Copy every item below word for word, leaving out the pictures.

──────── Input material

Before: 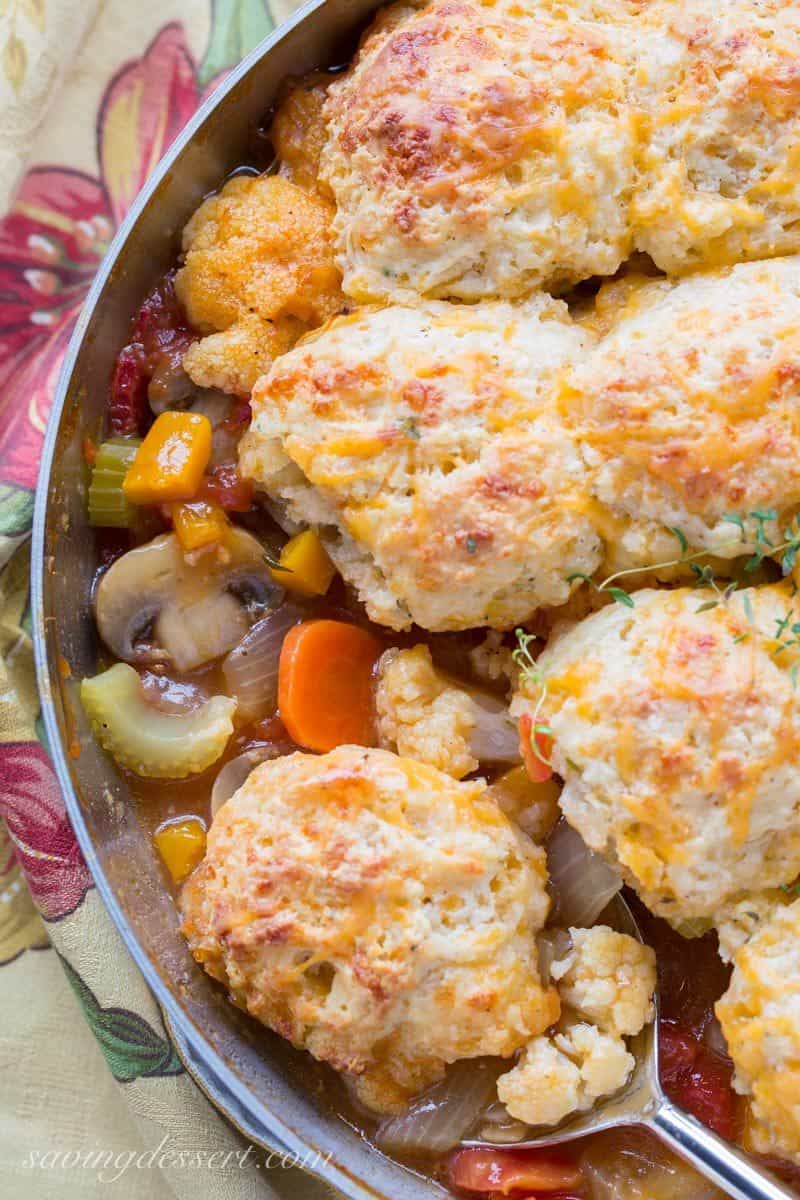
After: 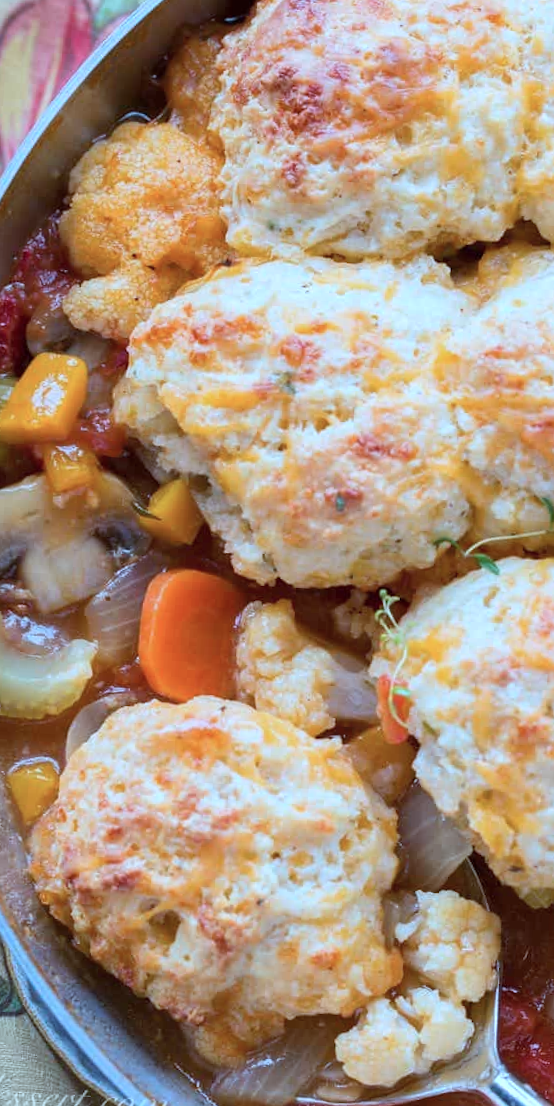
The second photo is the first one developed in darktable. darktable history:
crop and rotate: angle -3.26°, left 14.043%, top 0.028%, right 10.866%, bottom 0.04%
color correction: highlights a* -9.47, highlights b* -23.1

────────────────

**Response below:**
Before: 
After: 
The second photo is the first one developed in darktable. darktable history:
crop and rotate: angle -3.26°, left 14.043%, top 0.028%, right 10.866%, bottom 0.04%
color correction: highlights a* -9.47, highlights b* -23.1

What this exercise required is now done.